Sa principale source d’inspiration était la féminité, dans tous ses états. Il y a chez Lanvin une volonté évidente de mettre en valeur les courbes féminine ; d’orner le corps, le voiler, le draper pour le sublimer un peu plus. En coupant ainsi le tissu dans son sens biaisé, le drapé né d’un ensemble de plis souples pour donner naissance à une sensualité et une liberté de mouvement, devenues depuis les synonymes du style Lanvin. Cette folie du drapé, on la doit aux inspirations de pièces persanes auxquelles Jeanne Lanvin tenait beaucoup.

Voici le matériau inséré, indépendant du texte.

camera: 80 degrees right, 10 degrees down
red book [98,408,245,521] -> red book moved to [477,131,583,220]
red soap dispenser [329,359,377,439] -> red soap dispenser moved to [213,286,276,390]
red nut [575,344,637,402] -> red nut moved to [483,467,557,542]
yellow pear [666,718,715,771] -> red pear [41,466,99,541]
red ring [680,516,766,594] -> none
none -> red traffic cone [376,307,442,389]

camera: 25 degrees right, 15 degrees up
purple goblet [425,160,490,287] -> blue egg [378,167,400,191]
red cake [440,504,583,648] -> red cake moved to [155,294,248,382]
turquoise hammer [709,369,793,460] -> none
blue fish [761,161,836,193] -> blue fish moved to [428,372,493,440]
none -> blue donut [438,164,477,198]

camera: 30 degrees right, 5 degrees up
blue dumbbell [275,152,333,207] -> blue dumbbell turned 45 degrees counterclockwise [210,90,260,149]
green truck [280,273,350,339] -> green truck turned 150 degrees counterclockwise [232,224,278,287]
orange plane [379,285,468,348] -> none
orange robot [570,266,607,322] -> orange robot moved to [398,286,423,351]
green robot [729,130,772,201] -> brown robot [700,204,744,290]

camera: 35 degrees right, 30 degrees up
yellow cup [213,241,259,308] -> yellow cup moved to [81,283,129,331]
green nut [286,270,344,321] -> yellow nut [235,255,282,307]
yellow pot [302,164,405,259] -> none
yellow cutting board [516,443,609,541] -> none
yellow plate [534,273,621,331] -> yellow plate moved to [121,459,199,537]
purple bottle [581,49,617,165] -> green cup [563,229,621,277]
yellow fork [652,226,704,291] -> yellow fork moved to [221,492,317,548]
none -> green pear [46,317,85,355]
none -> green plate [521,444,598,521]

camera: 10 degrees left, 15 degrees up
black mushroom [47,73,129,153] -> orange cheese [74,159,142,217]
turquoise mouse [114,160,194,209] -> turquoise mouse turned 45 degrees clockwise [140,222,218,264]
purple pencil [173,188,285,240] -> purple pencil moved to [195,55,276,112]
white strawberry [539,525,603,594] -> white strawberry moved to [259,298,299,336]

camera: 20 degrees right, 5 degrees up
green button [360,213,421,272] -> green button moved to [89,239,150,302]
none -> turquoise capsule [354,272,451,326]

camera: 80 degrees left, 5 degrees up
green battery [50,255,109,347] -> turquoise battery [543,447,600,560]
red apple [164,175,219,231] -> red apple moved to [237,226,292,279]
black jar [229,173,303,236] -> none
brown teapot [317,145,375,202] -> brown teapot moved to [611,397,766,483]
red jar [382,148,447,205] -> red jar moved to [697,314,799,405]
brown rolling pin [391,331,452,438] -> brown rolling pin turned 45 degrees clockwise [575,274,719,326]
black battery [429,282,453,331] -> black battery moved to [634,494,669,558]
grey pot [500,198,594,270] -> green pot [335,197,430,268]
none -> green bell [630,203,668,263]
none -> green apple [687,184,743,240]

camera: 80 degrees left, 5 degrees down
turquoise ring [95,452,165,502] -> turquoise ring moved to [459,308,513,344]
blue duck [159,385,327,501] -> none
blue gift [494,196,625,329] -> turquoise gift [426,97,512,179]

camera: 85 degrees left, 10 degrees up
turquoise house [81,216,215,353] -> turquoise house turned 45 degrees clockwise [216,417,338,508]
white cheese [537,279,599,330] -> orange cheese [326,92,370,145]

Lorsqu’en 2001 Alber Elbaz prend la direction artistique de la maison, il ancre résolument le drapé dans les codes de la griffe. Orfèvre de la matière, Alber ainsi devenu “Alber de chez Lanvin“ enroule le corps, enchevêtre les tissus, les noue et les lie pour mieux les délier, les fait vivre, les faire virevolter au grès des pas de ses élégantes. Il crée des plis, des ombres et des lumières dans une soie lavée ; orne un tissu lisse de majestueuses vallées d’étoffe. Il se plaît alors à imaginer des vagues de tissus sur la peau – il les rêve, les imagine minutieusement tel un maître. Il esquisse la légèreté, usant et abusant de cette pratique qui donne presque un effet de seconde peau. Il fascine les initiés, rapproche ses créations de l’antiquité tandis qu’une joie toute en légèreté semble habiter ses sculptures de textiles.

Lanvin met son savoir faire au service de la délicatesse, de fourreaux qui glissent sur le corps et de coutures raffinées qui accroissent la splendeur de ce travail si particulier. Ce sens du détail enivre, ce travail de l’étoffe souligne la démarche tout en la subjuguant – ne jamais perdre de vue la sublimation de la femme, telle est en effet le mantra de la maison Lanvin. Successeur d’Alber Elbaz, Bouchra Jarrar s’empare à son tour de ce savoir- faire quasi-ancestral – du drapé iconique de Lanvin, Bouchra Jarrar injecte une dose de tailoring développant néanmoins une nonchalance sophistiquée. Qu’il soit col bénitier ou tissu ramené sur la hanche pour laisser tomber délicatement des plis tubulaires, le drapé assure une allure aussi féline que classique, parfois romantique, mais sans cesse réinventé.